I happened to see your pattern, thanks.
A question, what size needle and type of yarn are you using for these various sizes.

Noramarsh


----------



## zun59 (Mar 9, 2014)

I have made the slippers and now my fellas each want a pair. All 3 of them wear size 16! Can you help with that sizing?


----------



## suehoman (Apr 24, 2011)

Hi, zun59 - so sorry it took me so long to respond - I've been away from my computer.

Regarding your size 16-foot fellas (they must have great appetites!) -- what I would do is add approximately three stitches, per side, to the men's slipper instructions. (That's a semi-educated guess - when you finish the sole of the first slipper, maybe hold it up to your hubby's foot, just to see if that looks about right.) Then, when you're on the last round of the upper part, maybe add three rows before you do the last two garter rows - so the slipper goes up higher on the ankle.
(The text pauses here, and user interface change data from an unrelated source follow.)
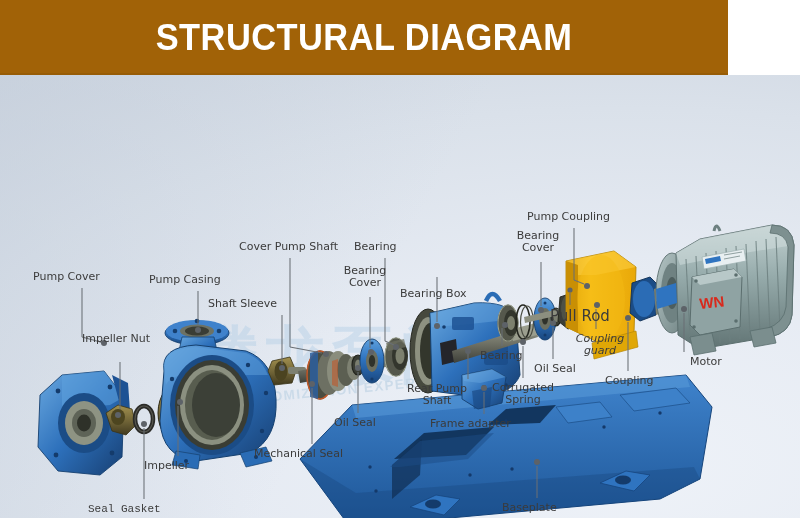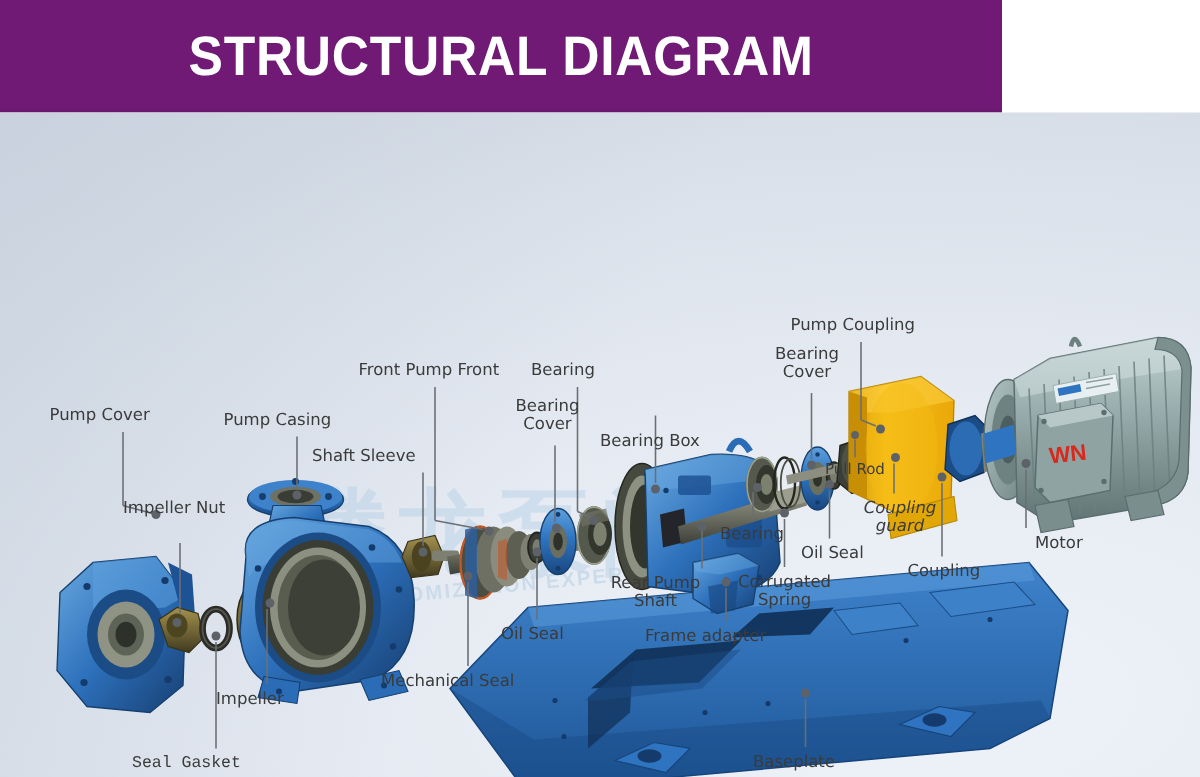"STRUCTURAL DIAGRAM" .header { background: #701a75 -> #a16207; width: 668px -> 728px }
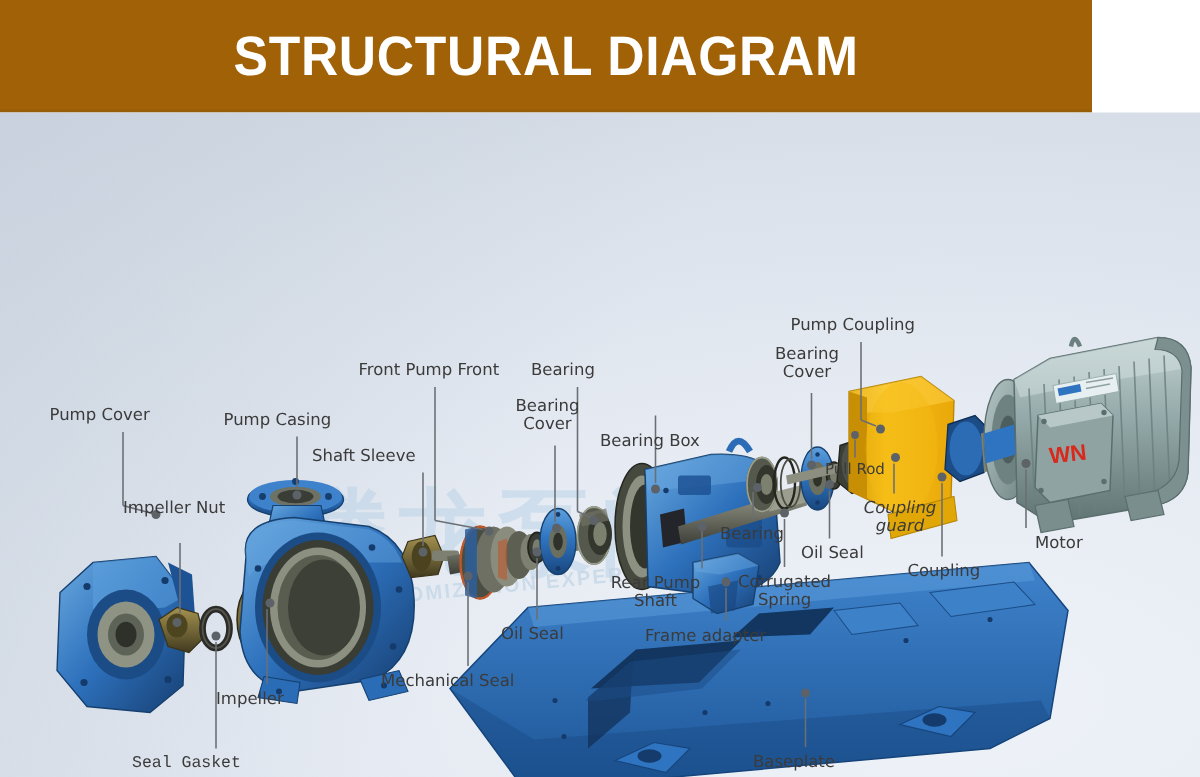"Front Pump Front" div.lbl { text: Front Pump Front -> Cover Pump Shaft }
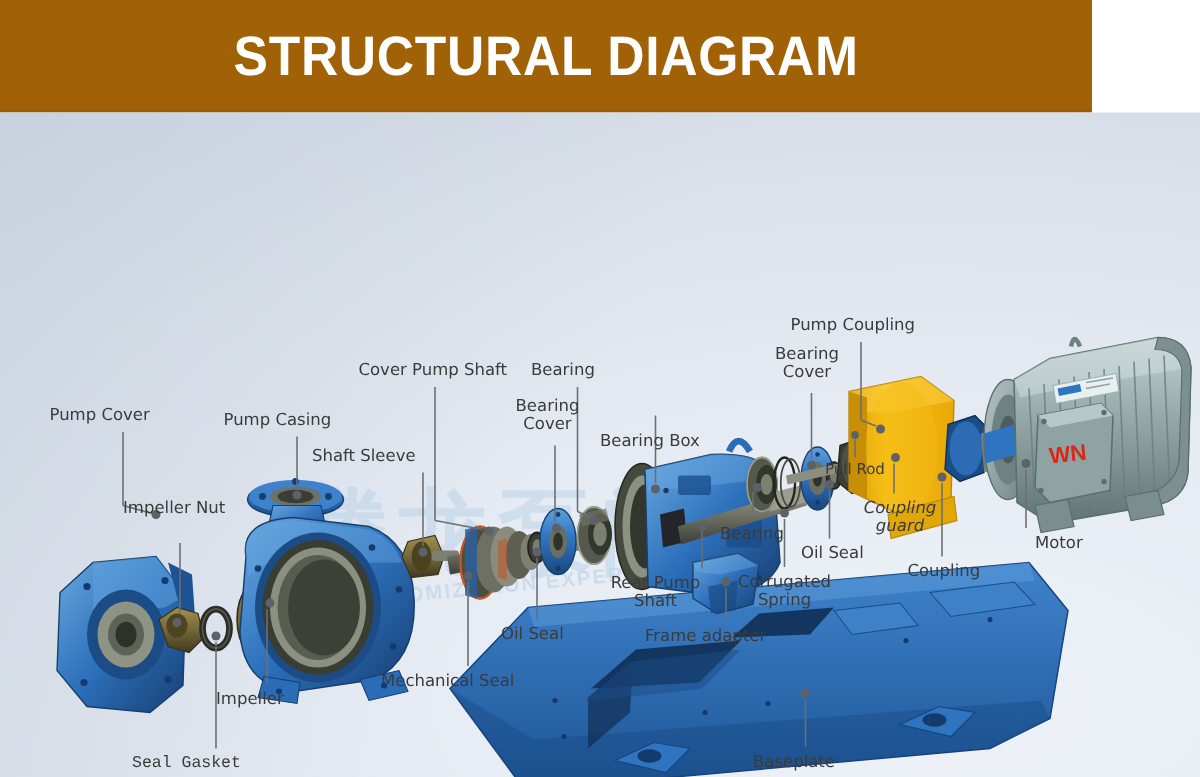"Pull Rod" div.lbl { font-size: 10px -> 15px }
Let me know how it works out and, again, my sincere apologies for the delay. Happy knitting! Sue


----------



## zun59 (Mar 9, 2014)

Thanks for your reply but I mistakenly thought it said felted slippers not unfelted. I am looking for a pattern big enough in the felted version.


----------



## tinkering (Sep 11, 2016)

are there instructions for say 6 month old or 3 month? I have a similar one for newborn but i tight fairly tight no matter what i do so newborn is just too small for most babies. I was hoping to make these for friend's 2nd grandbaby xmas. any help appreciated. i may just try the smallest size with a smaller needle. the ladies size i just made is almost too short for me. so i get the pattern and i tried to fudge it a bit but the numbers with the yo's make it seems to lose me after the second row of enlarging. thanks!


----------



## brenK (Dec 25, 2011)

tinkering said:


> are there instructions for say 6 month old or 3 month? I have a similar one for newborn but i tight fairly tight no matter what i do so newborn is just too small for most babies. I was hoping to make these for friend's 2nd grandbaby xmas. any help appreciated. i may just try the smallest size with a smaller needle. the ladies size i just made is almost too short for me. so i get the pattern and i tried to fudge it a bit but the numbers with the yo's make it seems to lose me after the second row of enlarging. thanks!
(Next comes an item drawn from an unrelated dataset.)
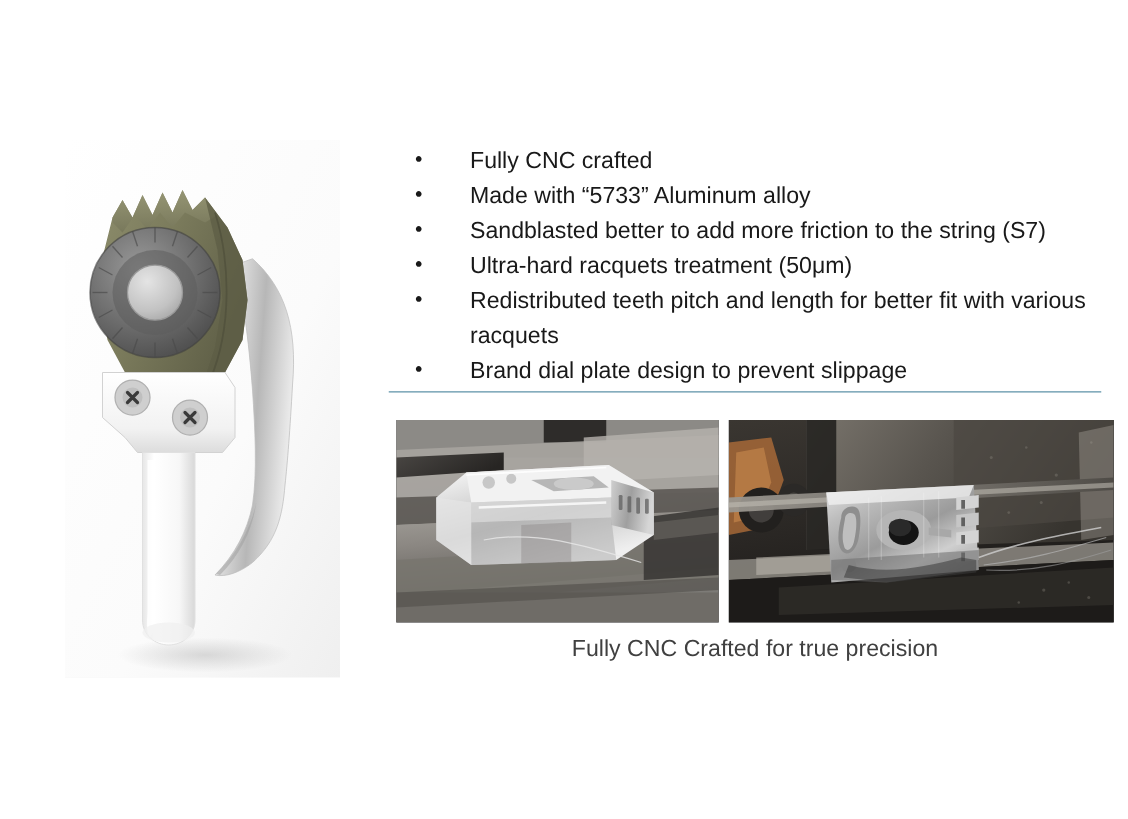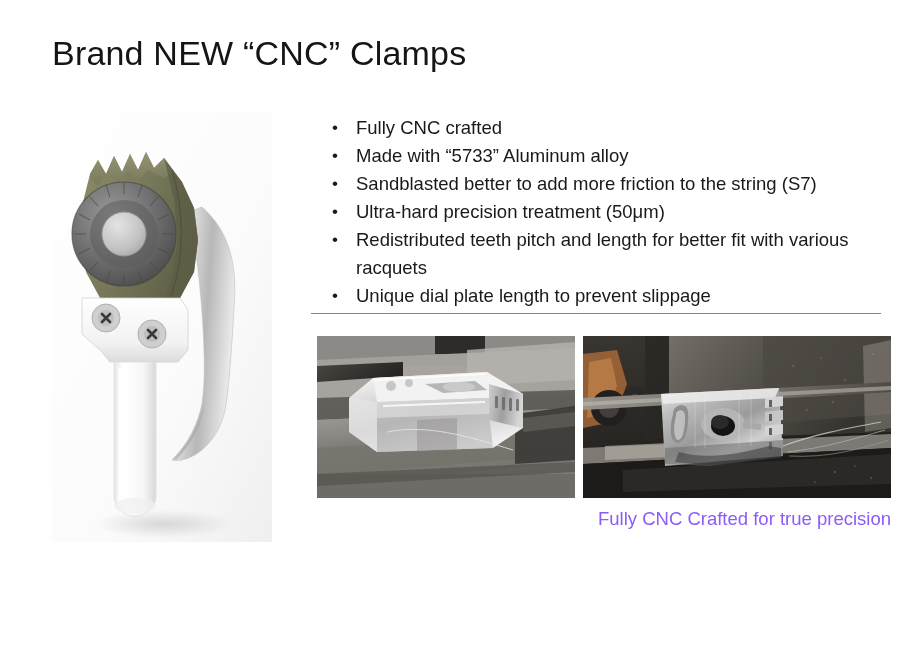"Brand NEW “CNC” Clamps" div.title { html: <div>Brand NEW “CNC” Clamps</div> -> none }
Hello...I'm wondering if you completed this pattern for a two-year old? If so, how did it go? Did you follow the pattern for the five year old size but use a smaller needle? My grandson has just turned two, and I'm thinking about this slipper pattern for him. I've made the women's version, successfully. But, I'm not a very experienced knitter, so I'm a little unsure of modifying the instructions that are provided.


----------



## tinkering (Sep 11, 2016)

i did but i'm not sure how much help i can be. they measure 5 inches and easily stretch to 5.5 inches. i can't remember the needle size i used it was likely a 3.5 and i used a wool blend i'd call a dk weight as it's smaller than a normal worsted for the main color the bottom and a bit at the top is a full worsted but i don't recall if i changed needles. I should have written it down but i'm bad about that and following patterns. good luck! 
I think what helped most was knowing that average 2 year olds are 5-5.5 inches in length so I could gauge to that. I'd suggest if you can get the actual child's current foot size and see were they fit in the average sizing. i could send you the baby foot guide i use if you'd like.

so if you didn't get it.. way too big for a newborn but they will grow into them  but it should work for a 2year old size.


----------